CHOP-led research network assesses utility of diagnostic tools and treatment options for pediatric fungal infections
Two recent studies conducted by the International Pediatric Fungal Network, a group co-led by researchers at Children’s Hospital of Philadelphia (CHOP), evaluated a variety of diagnostic tests as well as antifungal treatment options for diagnosis and treatment. initial treatment for invasive candidiasis, a yeast infection that can be fatal for children and adolescents.
Although there are professional guidelines for the treatment of adults with invasive candidiasis, such parameters do not exist for pediatric patients. To improve the initial diagnostic approach and treatment decisions for invasive candidiasis in this population, the research network, co-led by Brian Fisher, DO, MPH, MSCE, attending physician in the Department of Infectious Diseases at CHOP, conducted two separate studies studies.
The first study, published in Clinical Infectious Diseases, focused on improving the time to detection of invasive candidiasis in pediatric patients by evaluating the usefulness of certain fungal biomarkers. Because fungal infections may initially present similarly to bacterial infections, clinicians cannot rely on symptomatic presentation alone and need additional testing to confirm the diagnosis. However, the current standard of care is a blood culture, which can take 24 hours or more to detect infection, delaying initial treatment. New diagnostic fungal biomarkers are approved for the diagnosis of invasive candidiasis in adults, but their use in children and adolescents has not been studied to date.
The research team analyzed the utility of four commercially available fungal biomarkers in pediatric patients aged 4 months to 18 years at risk for invasive candidiasis. Of the four tests, researchers found that T2Candida alone or in combination with Platelia Candida Ag Plus provided the most reliable rapid detection of Candida species in children with invasive candidiasis.
In the second study, published in the Journal of the Pediatric Infectious Diseases Society, researchers compared echinocandins to triazoles or amphotericin B (triazole/amphotericin B) formulations as an initial treatment for invasive candidiasis.
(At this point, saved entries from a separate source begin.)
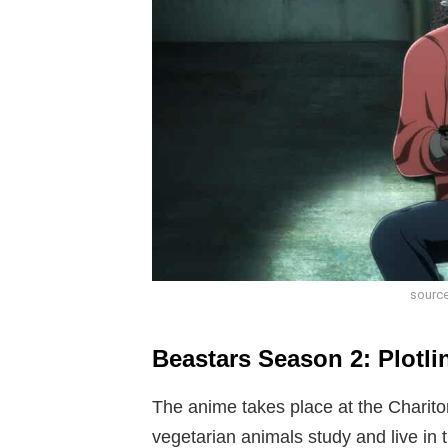
source
Beastars Season 2: Plotli
The anime takes place at the Charit
vegetarian animals study and live in t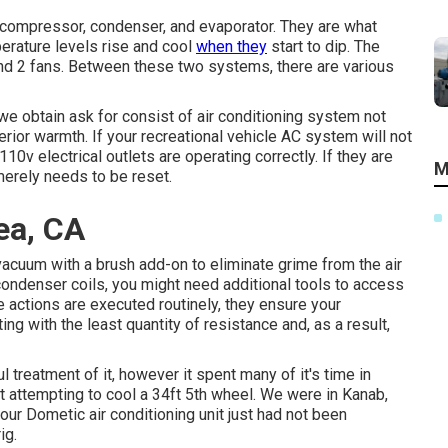
 compressor, condenser, and evaporator. They are what
perature levels rise and cool
when they
start to dip. The
nd 2 fans. Between these two systems, there are various
e obtain ask for consist of air conditioning system not
erior warmth. If your recreational vehicle AC system will not
110v electrical outlets are operating correctly. If they are
M
 merely needs to be reset.
ea, CA
a vacuum with a brush add-on to eliminate grime from the air
e condenser coils, you might need additional tools to access
e actions are executed routinely, they ensure your
ing with the least quantity of resistance and, as a result,
 treatment of it, however it spent many of it's time in
nit attempting to cool a 34ft 5th wheel. We were in
Kanab,
r Dometic air conditioning unit just had not been
ig.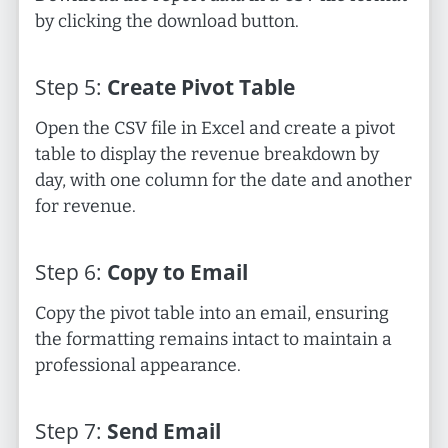
by clicking the download button.
Step
5
:
Create Pivot Table
Open the CSV file in Excel and create a pivot
table to display the revenue breakdown by
day, with one column for the date and another
for revenue.
Step
6
:
Copy to Email
Copy the pivot table into an email, ensuring
the formatting remains intact to maintain a
professional appearance.
Step
7
:
Send Email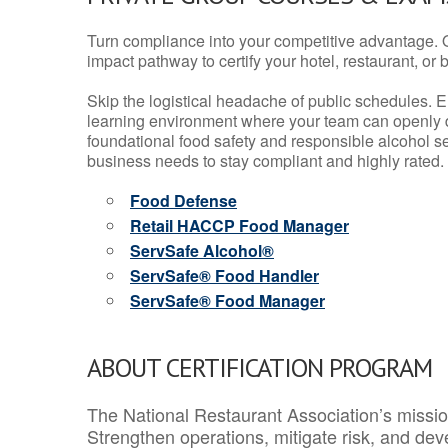
Turn compliance into your competitive advantage. 
impact pathway to certify your hotel, restaurant, or bar
Skip the logistical headache of public schedules. E
learning environment where your team can openly d
foundational food safety and responsible alcohol ser
business needs to stay compliant and highly rated.
Food Defense
Retail HACCP Food Manager
ServSafe Alcohol®
ServSafe® Food Handler
ServSafe® Food Manager
ABOUT CERTIFICATION PROGRAM
The National Restaurant Association’s mission
Strengthen operations, mitigate risk, and dev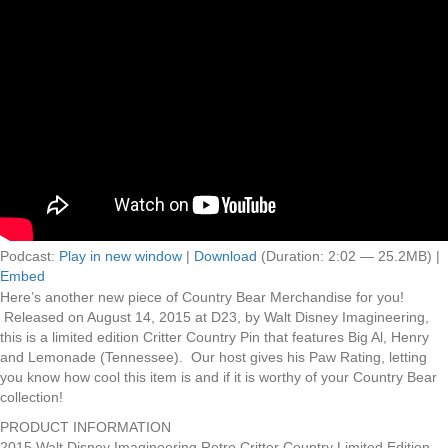
Podcast:
Play in new window
|
Download
(Duration: 2:02 — 25.2MB) |
Embed
Here’s another new piece of Country Bear Merchandise for you!
Released on August 14, 2015 at D23, by Walt Disney Imagineering,
this is a limited edition Critter Country Pin that features Big Al, Henry
and Lemonade (Tennessee). Our host gives his Paw Rating, letting
you know how cool this item is and if it is worthy of your Country Bear
collection!
PRODUCT INFORMATION
2015 Walt Disney Imagineering Retro Critter Country Limited Edition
Analyzing patients aged 4 months to 18 years at 43 International Pediatric Fungal Network sites, the researchers included 541 study participants who had been diagnosed with invasive candidiasis between 2014 and 2017.
Of these patients, 235 received echinocandin as initial treatment and 306 were in the triazole/amphotericin B group. The researchers found that initial treatment directed with echinocandin was associated with a reduced failure rate at 14 days but not at 30 days, suggesting that echinocandins may be preferable as an initial directed therapy for invasive candidiasis in children and adolescents.
“Together, these studies provide data on the diagnosis and treatment of pediatric patients with invasive candidiasis, which will hopefully lead to evidence-based guidelines specific to children and adolescents,” said Dr. Fisher.